I used to write a lot about parenting, often about the modern dad. He changed more diapers, dropped the kids at school more often, read more bedtime stories, and sometimes struggled to balance his expanding role at home with work, research showed.
Now, fresh studies indicate the trend is continuing. At home, the percentage of fathers, married to working mothers, “who routinely care for their children under age 15” rose to 32 percent from 26 percent in 2002, The Juggle reports today, using U.S. Census Bureau data.
This is the latest research to show that increasingly parenting is a more even split between mom and dad. Mom may still do more, but dad is catching up. For example, the amount of time fathers spend caring for their kids tripled over the last 40 years, according to research from the Council on Contemporary Families in 2008.
What does this mean for early education? Parents are their children’s first teachers.

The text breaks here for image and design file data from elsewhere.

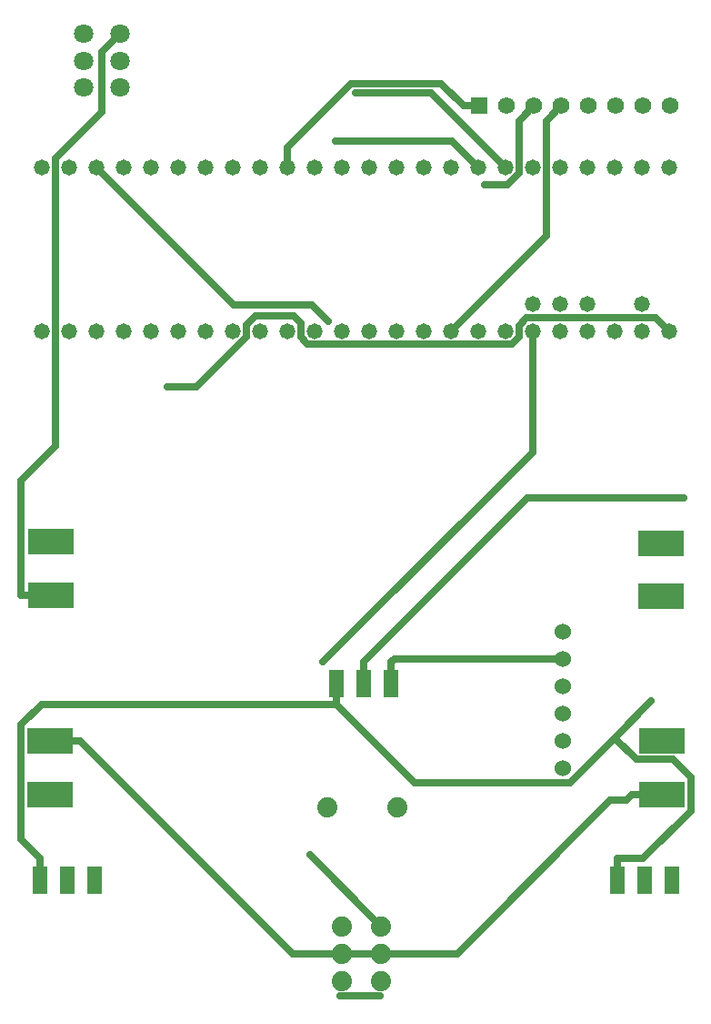
<source format=gbl>
G04 Layer: BottomLayer*
G04 EasyEDA v6.2.46, 2019-12-15T16:49:01--8:00*
G04 3ed96cd0468347919694e972acbd498c,95dd31e7bbc04d03a1fa04b442bf807f,10*
G04 Gerber Generator version 0.2*
G04 Scale: 100 percent, Rotated: No, Reflected: No *
G04 Dimensions in millimeters *
G04 leading zeros omitted , absolute positions ,3 integer and 3 decimal *
%FSLAX33Y33*%
%MOMM*%
G90*
G71D02*

%ADD11C,0.699999*%
%ADD13C,0.610006*%
%ADD18C,1.473200*%
%ADD19C,1.879600*%
%ADD20C,1.524000*%
%ADD21R,1.574800X1.574800*%
%ADD22C,1.574800*%
%ADD23R,1.414780X2.547620*%
%ADD24R,4.284980X2.379980*%
%ADD25C,1.799996*%

%LPD*%
G54D11*
G01X61948Y62738D02*
G01X60698Y63987D01*
G01X48714Y63987D01*
G01X47978Y63251D01*
G01X47978Y62151D01*
G01X47317Y61490D01*
G01X28326Y61490D01*
G01X27658Y62158D01*
G01X27658Y63474D01*
G01X26990Y64142D01*
G01X23454Y64142D01*
G01X22578Y63266D01*
G01X22578Y62156D01*
G01X17924Y57503D01*
G01X15262Y57503D01*
G01X31369Y889D02*
G01X35052Y889D01*
G01X36068Y29972D02*
G01X36068Y31945D01*
G01X52070Y32258D02*
G01X36380Y32258D01*
G01X36068Y31945D01*
G01X4445Y38150D02*
G01X1602Y38150D01*
G01X35179Y4826D02*
G01X42222Y4826D01*
G01X42222Y4826D02*
G01X56527Y19133D01*
G01X58498Y19608D02*
G01X58021Y19133D01*
G01X56527Y19133D01*
G01X31496Y4826D02*
G01X35179Y4826D01*
G01X7162Y24587D02*
G01X26924Y4826D01*
G01X31496Y4826D01*
G01X4318Y24587D02*
G01X7162Y24587D01*
G01X61341Y19608D02*
G01X58498Y19608D01*
G01X51943Y83693D02*
G01X50518Y82268D01*
G01X50518Y71628D01*
G01X41628Y62738D01*
G01X32738Y84853D02*
G01X39832Y84853D01*
G01X46708Y77978D01*
G01X44168Y77978D02*
G01X41724Y80421D01*
G01X30911Y80421D01*
G01X8608Y77978D02*
G01X21440Y65145D01*
G01X28691Y65145D01*
G01X30218Y63619D01*
G01X56916Y24881D02*
G01X60325Y28293D01*
G01X30988Y27995D02*
G01X38267Y20718D01*
G01X52753Y20718D01*
G01X56916Y24881D01*
G01X56916Y24881D02*
G01X58915Y22885D01*
G01X62290Y22885D01*
G01X63995Y21178D01*
G01X63995Y18110D01*
G01X59545Y13657D01*
G01X57150Y13657D01*
G01X57150Y11684D02*
G01X57150Y13657D01*
G01X3429Y11684D02*
G01X3429Y13657D01*
G01X3429Y13657D02*
G01X1663Y15425D01*
G01X1663Y26085D01*
G01X3576Y27995D01*
G01X30988Y27995D01*
G01X30988Y29972D02*
G01X30988Y27995D01*
G01X49403Y83693D02*
G01X47998Y82288D01*
G01X47998Y77444D01*
G01X46911Y76360D01*
G01X44764Y76360D01*
G01X44323Y83693D02*
G01X42834Y83693D01*
G01X42834Y83693D02*
G01X40769Y85758D01*
G01X32369Y85758D01*
G01X26388Y79776D01*
G01X26388Y77978D01*
G01X33528Y31945D02*
G01X48778Y47195D01*
G01X63322Y47195D01*
G01X33528Y29972D02*
G01X33528Y31945D01*
G01X49248Y62738D02*
G01X49248Y51457D01*
G01X29768Y31978D01*
G01X35179Y7366D02*
G01X28567Y13977D01*
G01X10843Y90383D02*
G01X9144Y88684D01*
G01X9144Y83146D01*
G01X4798Y78798D01*
G01X4798Y52019D01*
G01X1602Y48823D01*
G01X1602Y38150D01*
G54D18*
G01X61947Y77979D03*
G01X59407Y77979D03*
G01X56867Y77979D03*
G01X54327Y77979D03*
G01X51787Y77979D03*
G01X49247Y77979D03*
G01X46707Y77979D03*
G01X44167Y77979D03*
G01X41627Y77979D03*
G01X39087Y77979D03*
G01X36547Y77979D03*
G01X34007Y77979D03*
G01X31467Y77979D03*
G01X28927Y77979D03*
G01X23847Y77979D03*
G01X21307Y77979D03*
G01X18767Y77979D03*
G01X16227Y77979D03*
G01X28927Y62739D03*
G01X31467Y62739D03*
G01X34007Y62739D03*
G01X36547Y62739D03*
G01X39087Y62739D03*
G01X41627Y62739D03*
G01X44167Y62739D03*
G01X46707Y62739D03*
G01X49247Y62739D03*
G01X51787Y62739D03*
G01X54327Y62739D03*
G01X56867Y62739D03*
G01X59407Y62739D03*
G01X61947Y62739D03*
G01X59407Y65279D03*
G01X54327Y65279D03*
G01X51787Y65279D03*
G01X49247Y65279D03*
G01X26387Y77979D03*
G01X16227Y62739D03*
G01X18767Y62739D03*
G01X21307Y62739D03*
G01X23847Y62739D03*
G01X26387Y62739D03*
G01X13687Y77979D03*
G01X11147Y77979D03*
G01X8607Y77979D03*
G01X6067Y77979D03*
G01X3527Y77979D03*
G01X3527Y62739D03*
G01X13687Y62739D03*
G01X11147Y62739D03*
G01X8607Y62739D03*
G01X6067Y62739D03*
G54D19*
G01X30149Y18415D03*
G01X36652Y18415D03*
G01X35179Y7366D03*
G01X35179Y4826D03*
G01X35179Y2286D03*
G01X31496Y7366D03*
G01X31496Y4826D03*
G01X31496Y2286D03*
G54D20*
G01X52070Y34798D03*
G01X52070Y32258D03*
G01X52070Y29718D03*
G01X52070Y27178D03*
G01X52070Y24638D03*
G01X52070Y22098D03*
G54D21*
G01X44323Y83693D03*
G54D22*
G01X46863Y83693D03*
G01X49403Y83693D03*
G01X51943Y83693D03*
G01X54483Y83693D03*
G01X57023Y83693D03*
G01X59563Y83693D03*
G01X62103Y83693D03*
G54D23*
G01X30988Y29972D03*
G01X33528Y29972D03*
G01X36068Y29972D03*
G01X57150Y11684D03*
G01X59690Y11684D03*
G01X62230Y11684D03*
G01X3429Y11684D03*
G01X5969Y11684D03*
G01X8509Y11684D03*
G54D24*
G01X4445Y38150D03*
G01X4445Y43129D03*
G01X61214Y43002D03*
G01X61214Y38023D03*
G01X61341Y24587D03*
G01X61341Y19608D03*
G01X4318Y19608D03*
G01X4318Y24587D03*
G54D25*
G01X7443Y87884D03*
G01X7443Y85384D03*
G01X10844Y90383D03*
G01X10844Y87884D03*
G01X10844Y85384D03*
G01X7443Y90383D03*
G54D13*
G01X15262Y57503D03*
G01X56527Y19133D03*
G01X32738Y84853D03*
G01X30911Y80421D03*
G01X30218Y63619D03*
G01X60325Y28293D03*
G01X44764Y76360D03*
G01X63322Y47195D03*
G01X29768Y31978D03*
G01X28567Y13977D03*
M00*
M02*

</source>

It follows that if dads are more involved in story time, parent-teacher conferences and other aspects of the daily job that is childrearing, their kids’ early education may be even better.
It is also dad’s day-to-day involvement, not the periodic father-daughter day, which pays bigger health and development dividends according to another Wall Street Journal story, “Are Dads the New Moms?”
"We're finding that it's not the outings or fishing trips but fathers' steady emotional connection that makes the most substantial difference to their children," says Mr. (Randal) Day (director of the Family Studies Center at Brigham Young University).
In many ways, today’s parents are a transitional group, hammering out new arrangements daily and weekly on everything from who will stay home when their child is sick to who will cook dinner.
Men now also deal with more work-family conflict than women, according to a 2009 report from the Families and Work Institute.
In other words, men are experiencing what women experienced when they first entered the workforce in record numbers—the pressure to “do it all in order to have it all.
-- “The New Male Mystique.” 2011.
The report and The Wall Street Journal stories are great places to start for preschool teachers, providers and, of course, parents to understand the changing families of students in early education classrooms.